Government affairs

Legislative Updates

Lame-duck agenda

On Thursday, Congress recessed for the Thanksgiving holiday and will return on Dec. 1 to tackle outstanding legislative business, primarily funding the government beyond Dec. 12, when the current continuing resolution (CR) that funds the government now is set to expire. Over the last several weeks, House and Senate appropriators and leaders have been discussing the details and the duration of such a funding measure. Given that the outcome of the elections shifted power in favor of the GOP in the House and Senate beginning in January, there has been much discussion about whether funding will be extended for the short-term, allowing the 114th Congress to immediately set its priorities. Alternatively, the current Congress could provide funding through the end of the fiscal year, which would give the new Congress more time to set its tone and priorities.

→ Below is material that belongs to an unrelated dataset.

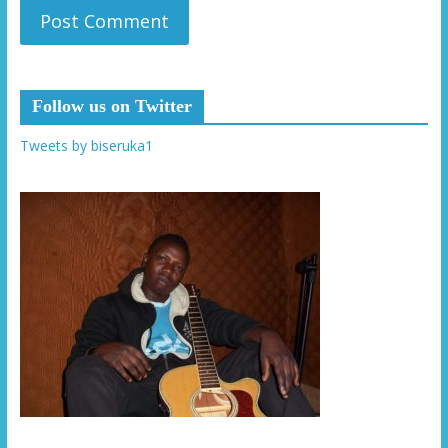
Follow us on Twitter
Tweets by biseruka1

Most prominent discussion has revolved around the idea of a “CR-omnibus,” which would combine both short-term funding for more contentious issues and long-term funding for others. This would entail passing an omnibus appropriations measure, which combines all annual spending bills into one bill at agreed-upon spending levels.

Before Congress departed for Thanksgiving, President Obama carried out his pledge to take administrative action if the Congress failed to enact immigration reform by the end of the year. He announced an executive order that protects nearly 5 million undocumented immigrants from deportation by deferring action on certain categories of children and immigrant parents for three years. Although presidents from both parties over the years have issued similar orders, and although most lawyers agree that the president has the discretion under the law to prioritize deportations, Obama's announcement has infuriated the Republican party, which is now threatening to use the appropriations process to block the president by withholding the funding needed to enact the administration’s changes. The standoff has resulted in an unclear process for the House and Senate for reaching agreement on funding the government.

What does this mean for letter carriers? The four postal unions have been lobbying to secure moratorium language in whatever funding mechanism moves at the end of the year to prevent the closure and consolidation of 82 mail processing plants in 37 states. NALC and the other postal unions continue to lobby lawmakers on the importance of this language, and we encourage NALC members to continue voicing their concerns over this ill-conceived consolidation idea that would essentially eliminate overnight delivery to communities and create service problems for letter carriers and for our customers.

In addition to appropriations legislation, it is expected that the Senate will take up pending nominations and continue negotiations with the House on some tax extenders.